Asking ChatGPT for a credential 
Asking ChatGPT for example credentials

About half of the tokens it provided as examples contained the word EXAMPLEKEY, but about half didn’t. It does lead to the question though of where are these keys coming from. All these keys fit the AWS format including,  character set and length, and entropy base (excluding the example text). Does ChatGPT understand how these keys are made or is it altering keys it found in its dataset? More likely the latter.  ChatGPT uses the Common Crawl data set, which is a publicly available web corpus that contains over a trillion words of text from a diverse range of sources on the internet. Included in this data set is source code from public repositories on GitHub, as we know GitHub has a huge amount of sensitive information included in it. We know that when GitHub first released Copilot it was possible to get it to give you some API keys and credentials as suggestions. We know chat GPT changes its answers significantly depending on how you ask something so it could be that asking it the right questions gets it to spit out sensitive information from the Common Crawl data set.

ChatGPT isn’t a very good software engineer

The other element of security concern with ChatGPT is one I discussed when Co-Pilot was stealing all the jobs before ChatGPT. Diving into some research I discovered the concept of AI biases, that is that we trust AI much more than we should. Like a friend that is very confident in their answers so you assume they are right until you finally discover they are an idiot that likes to talk a lot (in walks ChatGPT). ChatGPT often gives you example code that is completely unsecure and unlike forums like StackOverflow there is no community to warn you against it. For example when you ask it to write code to connect to AWS it hard codes credentials instead of handling them in a secure way, like using environment variables.

ChatGPT hardcoding secrets

The problem is that a lot of developers will trust the solution their confident AI friend gives them not understanding that it is unsecure or why it is unsecure.

What can we do

AI will get better but it is only as good as the data it is trained on. They are trained on large datasets that may not always be of good quality.
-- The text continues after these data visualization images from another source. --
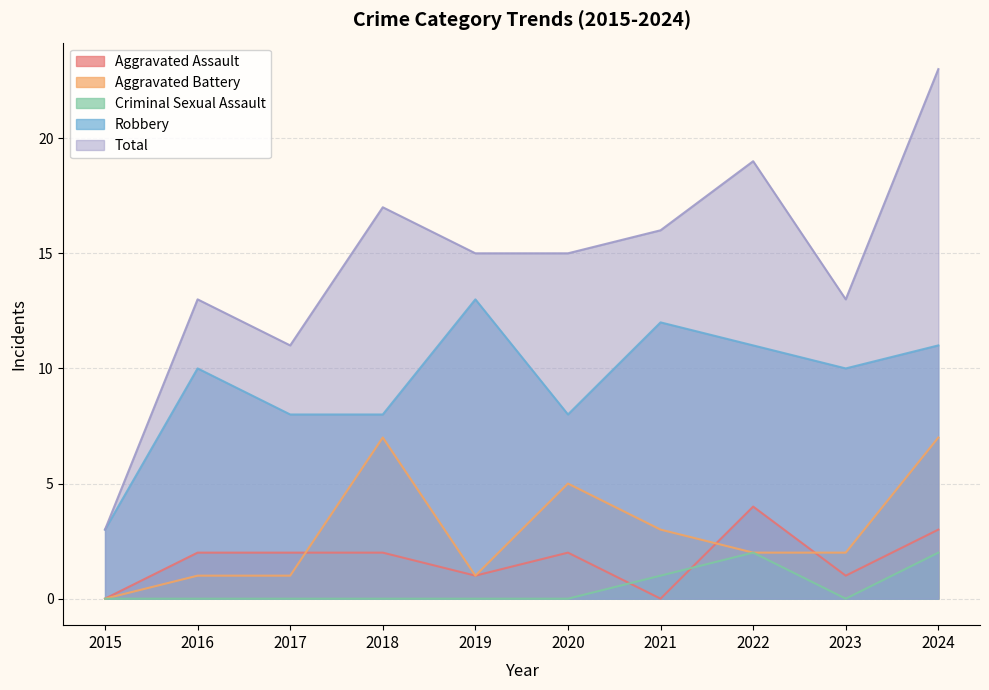

What is the greatest value displayed?

23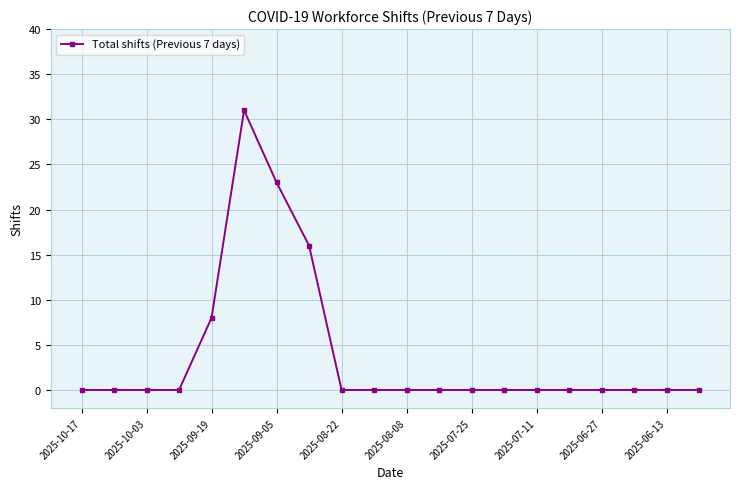

What is the value of the 6th point from the left?

31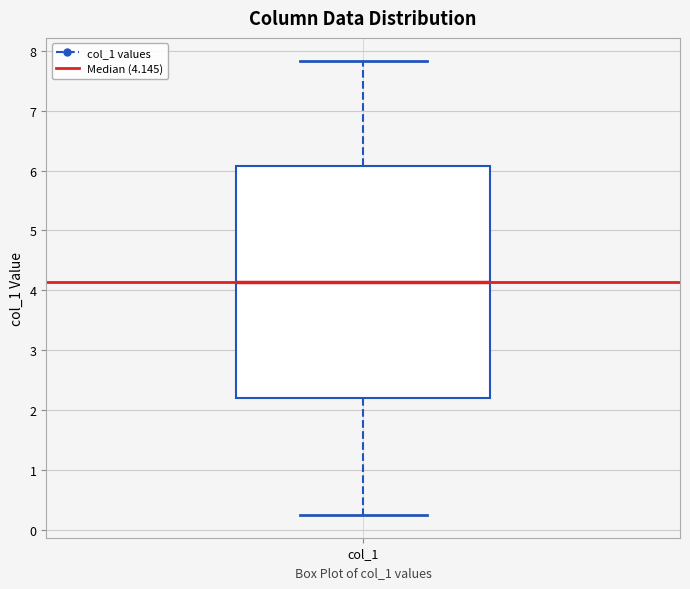

Transcribe this box plot: give where the median line is, the range the box spans, and where the two whiskers end, as read against the y-axis. The values are not printed on the chart, so give them approximately, as read against the axis.

median 4.1, box 2.2 to 6.1, whiskers 0.3 to 7.8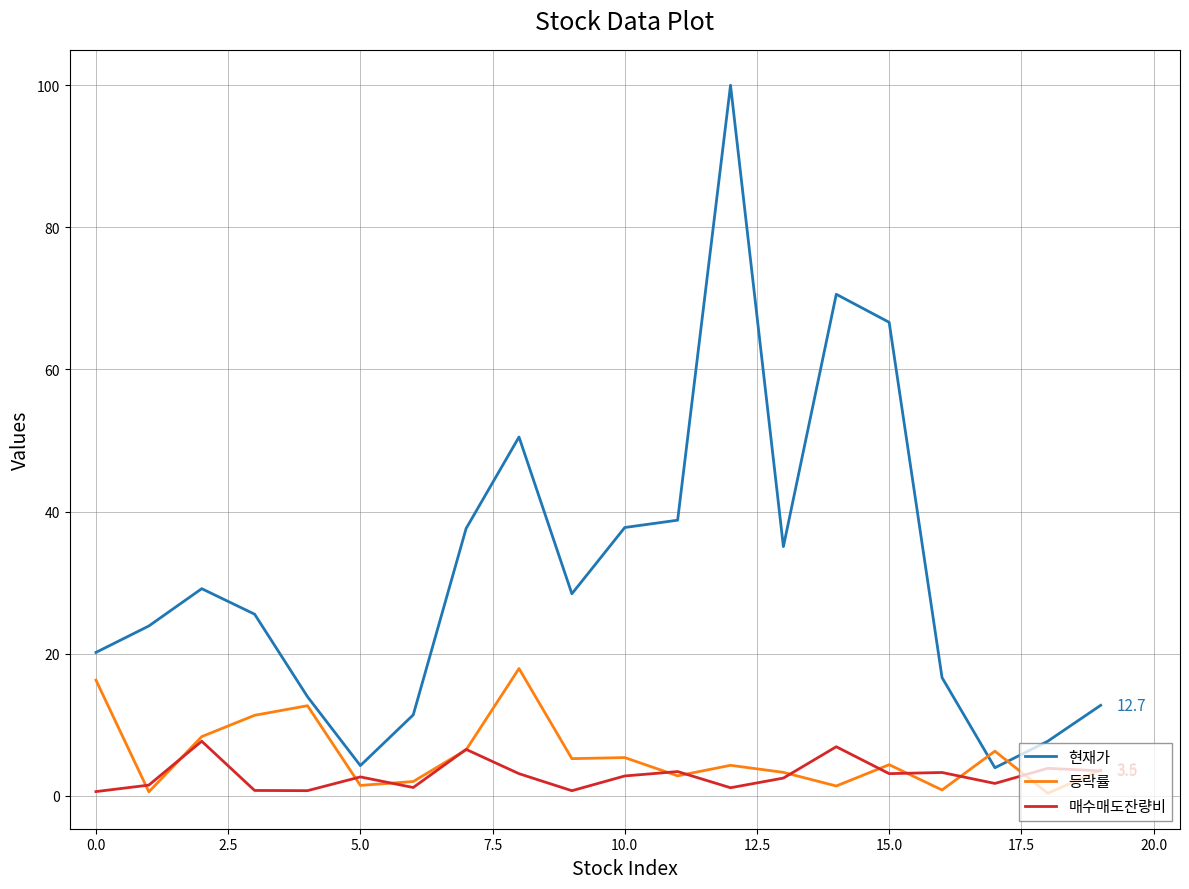

List the series in order of their peak value, highest first.

현재가, 등락률, 매수매도잔량비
This means that they may not be able to distinguish between good and bad source code, and it is why they provide poor coding practices as examples.

Educate developers - it's important to educate developers about the limitations of AI tools like ChatGPT. Instead of banning them, we should show our developers why they are unsecure and confront them with their AI biases. By doing so, we can help them understand the limitations of the technology.

Identify and secure secrets - To prevent sensitive information from being leaked via ChatGPT, it's also important to identify secrets and reduce secrets sprawl. This involves scanning repositories and networks for secrets, centralizing them in a secrets manager, and enforcing strict access control and rotation policies. By doing so, we can reduce the likelihood that a secret will end up in ChatGPT's history.

Embrace it because it is here to stay - Finally, we should not resist the AI revolution, but instead, embrace it with caution. While leaked credentials are a legitimate concern, AI can also be a valuable tool if we understand its purpose and limitations. By taking steps to educate ourselves and secure our data, we can leverage the benefits of AI without compromising security.